### Source text:
-----

Claim No. ***********

 

BETWEEN:

Claimant

Capquest/Drydens

 

 

AND

Defendant

************

 

_________________________ ________

 

WITNESS STATEMENT OF Mr **********

_________________________ ________

 

 

 

I Mr ******, being the Defendant in this case will state as follows; I make this Witness Statement in objection and to oppose the claimant application for Strike Out/Summary Judgment in view of my defence submitted to the claim dated xxxxxx pursuant to CPR 24.5 (1) a/b.

 

I will respond to each paragraph of the same numbered as in the claimant’s statement.

 

Paragraphs 1/2/3

 

 

1. The claimants witness statement confirms that it mostly relies on hearsay evidence as confirmed by the drafts person in the opening paragraph. It is my understanding that they must serve notice to any hearsay evidence pursuant to CPR 33.2(1)(B) (notice of intention to rely on hearsay evidence) and Section 2 (1) (A) of the Civil Evidence Act.

 

2. It is my understanding that the claimant is an Assignee, a buyer of defunct disputed or bad debts, which are bought on mass portfolios at a much reduced cost to the amount claimed ...10p to 15p in the £1 and which the original creditors have already wrote off as a capital loss and claimed against taxable income. They then issue claims to circumvent and claim the full amount of debt to maximise profit.

 

3. As an assignee or creditor as defined in section 189 of the CCA this applies to this new requirement on assignment of rights. This means that when an assignee purchases debts (or otherwise acquires rights under a credit agreement) it also acquires certain obligations to the borrower including the duty to comply with CCA requirements (such as the rules on statements and notices and other post-contractual information). The assignee becomes the creditor under the agreement. This ensures that essential consumer protections under the CCA cannot be circumvented by assigning the debt to a third party.

-----

### What the task requires:
In the witness statement above, which Civil Procedure Rule does the defendant cite for serving notice of hearsay evidence?

-----

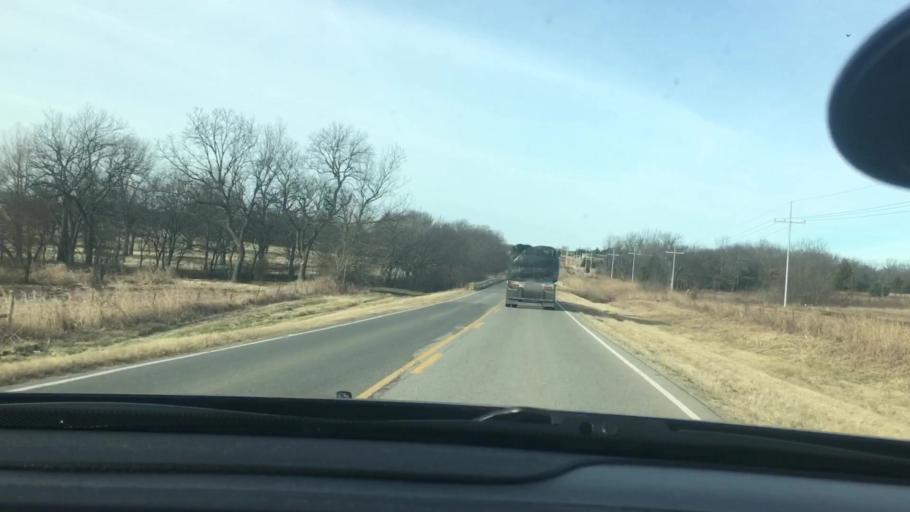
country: US
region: Oklahoma
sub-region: Garvin County
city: Stratford
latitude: 34.7967
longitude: -96.8886
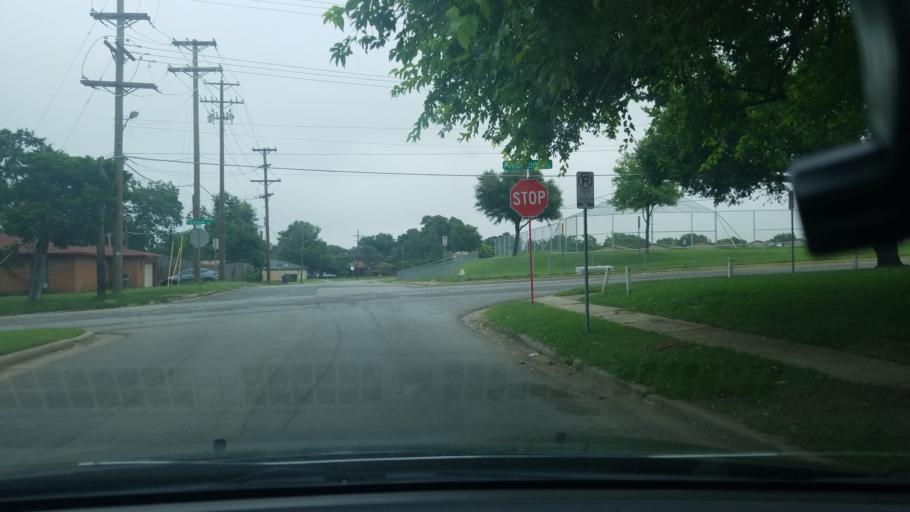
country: US
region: Texas
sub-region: Dallas County
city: Balch Springs
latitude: 32.7577
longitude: -96.6926
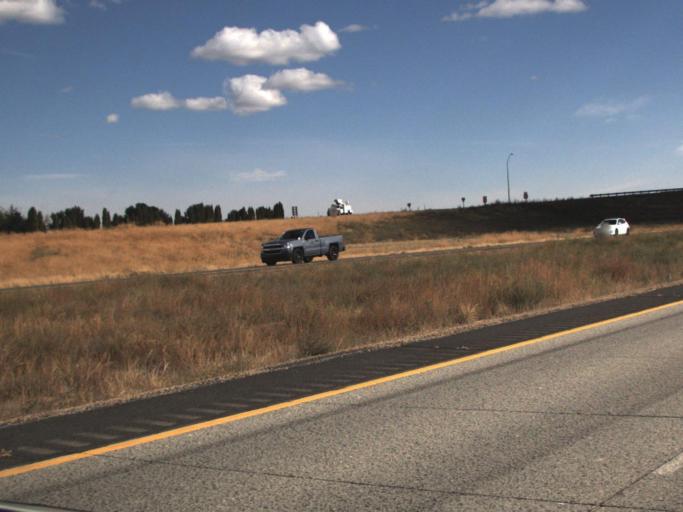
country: US
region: Washington
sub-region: Yakima County
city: Grandview
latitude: 46.2566
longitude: -119.8807
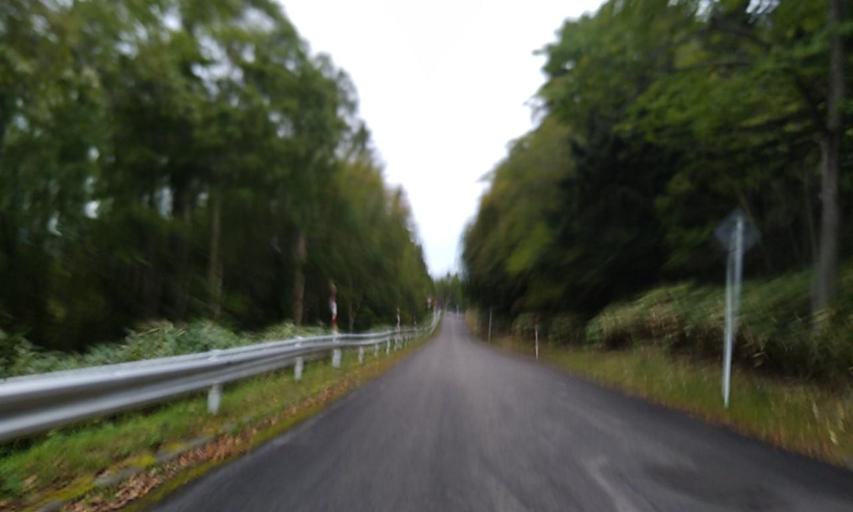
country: JP
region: Hokkaido
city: Bihoro
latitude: 43.5657
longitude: 144.2107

-----

### Response to the exercise:
CPR 33.2(1)(B)